Viking tourism in Norway gained popularity with the opening of the Viking Ship Museum on Bygdøy peninsula in Oslo in 1926. The Oseberg Viking ship, which was more than 20 meters long, was excavated in 1904 and after months of work all of the ship pieces were stored in Oslo. For almost 90 years, the Oseberg, Gokstad and Tune Viking ships and the beautiful items discovered during the excavations have been gathered at Bygdøy.
Lofotr Viking Museum is in Borg in Lofoten. The museum is built on the foundations of a chieftain’s longhouse, the largest building we know of from the Viking era. The museum in Lofoten is an activity center where visitors can experience what it was like to live between the years 793 and 1066, the period historians attribute to the Viking Era.
Haugesund and Karmøy have been Viking tourism centers since 1872. This was the year the Haraldshaugen National Monument (Haraldsstøtta) was unveiled to commemorate the Battle of Hafrsfjord in 872 and the burial site of Harald Hårfagre.
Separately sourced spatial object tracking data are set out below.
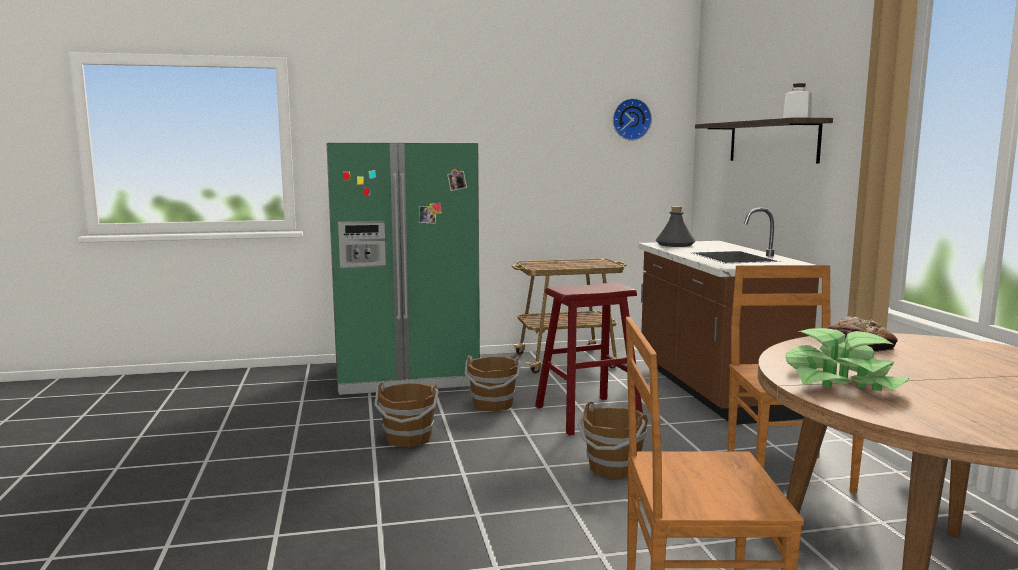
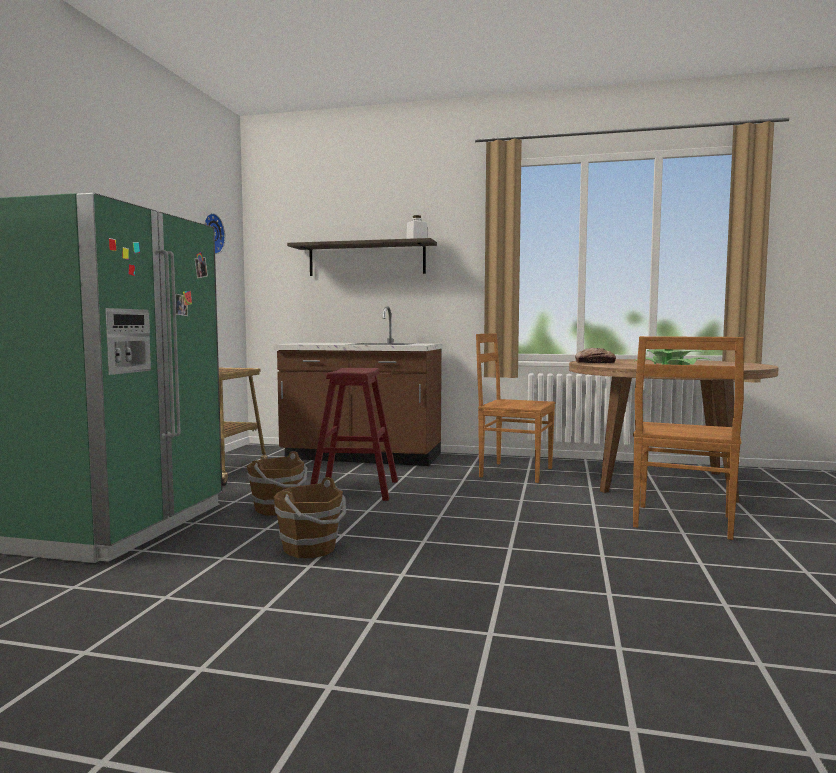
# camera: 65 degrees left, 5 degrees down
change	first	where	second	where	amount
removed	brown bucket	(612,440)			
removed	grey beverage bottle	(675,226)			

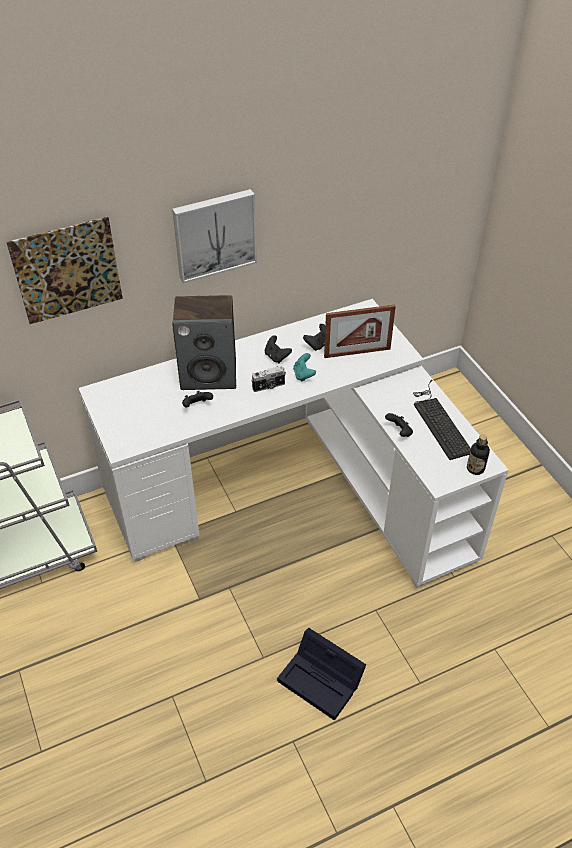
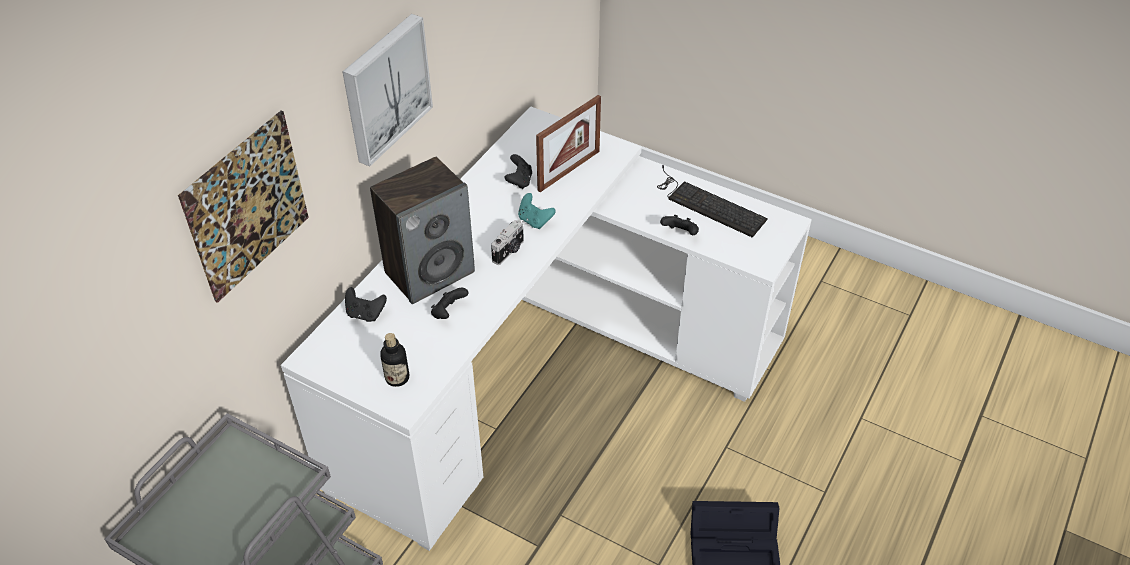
# camera: 35 degrees left, 0 degrees up
change	first	where	second	where	amount
moved	blackish gamepad	(278,349)		(366,304)	
moved	beverage bottle	(478,454)		(394,360)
Thousands of tourists and school children have travelled to Haraldshaugen to celebrate the unification of Norway into one kingdom.
A Viking festival is held every summer in June at Avaldsnes at the Viking farm on the island of Bukkøy. The reconstructed Viking house is the center of popular activities for both children and adults. Nærøy Fjord in Sogn played an important role during the Viking era. This is commemorated in the Viking Valley with the Gudvangen Viking Market and Norrøne Summer Festival in July. Here special effort is made to find unique stories and activities from the Viking era to ensure that the taste, smell and experiences are as authentic as possible.
Stiklestad National Culture Center is responsible for disseminating knowledge about St. Olav and the Battle of Stiklestad
in 1030. It does this by arranging a wide range of activities for school classes, students and visitors. The well-known
Stiklestad play about St. Olav, “Spelet om Heilag Olav”, is arranged every summer at the end of June.